Есаул спрыгнул с тачанки, включил английский фонарь. Его луч остановился на приоткрытой двери завода. Подошли, прислушались. Дверь отворилась с душевыворачивающим скрежетом.

Внутри небольшого помещения стояло несколько станков для закатки консервов, по углам рядами расставлены пустые жестянки, два чана для варки мяса, рядом, прямо на земляном полу пучки каких-то, видимо, пряных трав. Приятно пахло гвоздикой, укропом, сельдереем. Значит, не так давно готовили очередную партию тушенки.

– Где склад? – шепотом спросила Анна.

Есаул махнул фонарем вперед. В другой руке он зажал немецкий самозарядный пистолет «Маузер».

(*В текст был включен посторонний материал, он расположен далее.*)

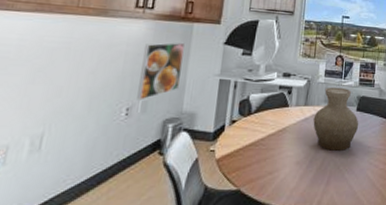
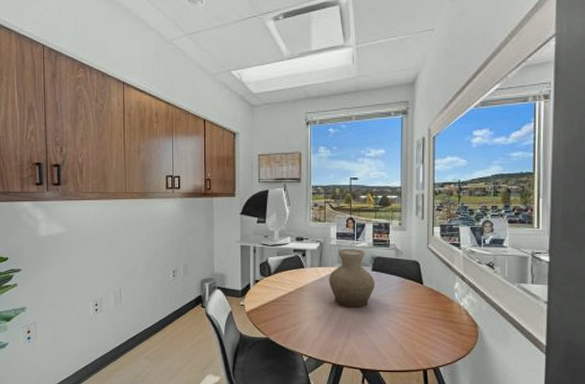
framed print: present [137,42,185,101] -> none [179,215,208,265]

Вышли с заводика через заднюю дверь. Склад оказался в двадцати шагах от него и выглядел в свете розового рассвета обычным мазаным сараем, где крестьяне обычно держат всякий хлам. Двери его были открыты настежь. У правой створки виднелись подошвы сапог. Есаул посветил. Это был бородатый мужчина в залитой кровью рубахе – косоворотке. Голова неестественно повернута набок.

– Семён, сторож, – сказал сдавленным голосом есаул.

В углу сарая – несколько перевернутых пустых ящиков.

– Банки пропали. – Капитан подошел к ящикам, пнул их ногой.

– А они тут были? – спросила Анна.

– Вчера Илюшка меня сюда посылал, велел пересчитать банки, сказал, что на днях вновь в Николаев французам харчи повезем. Было три ящика, в каждом по тридцать банок.

– Значит, срочно понадобились, раз Семёну шею свернули.

В углу запищала мышь, и в ту же секунду совсем рядом оглушительно застрочил пулемет. Тонкие стены сарая на глазах стали превращаться в решето, осыпаться пыльным градом. На головы полетела соломенная крошка.

Бросились на землю, поползли назад, чтобы спрятаться хотя бы за вторыми стенами сарая. Пулемет не умолкал, словно стрелял сумасшедший, не знающий усталости.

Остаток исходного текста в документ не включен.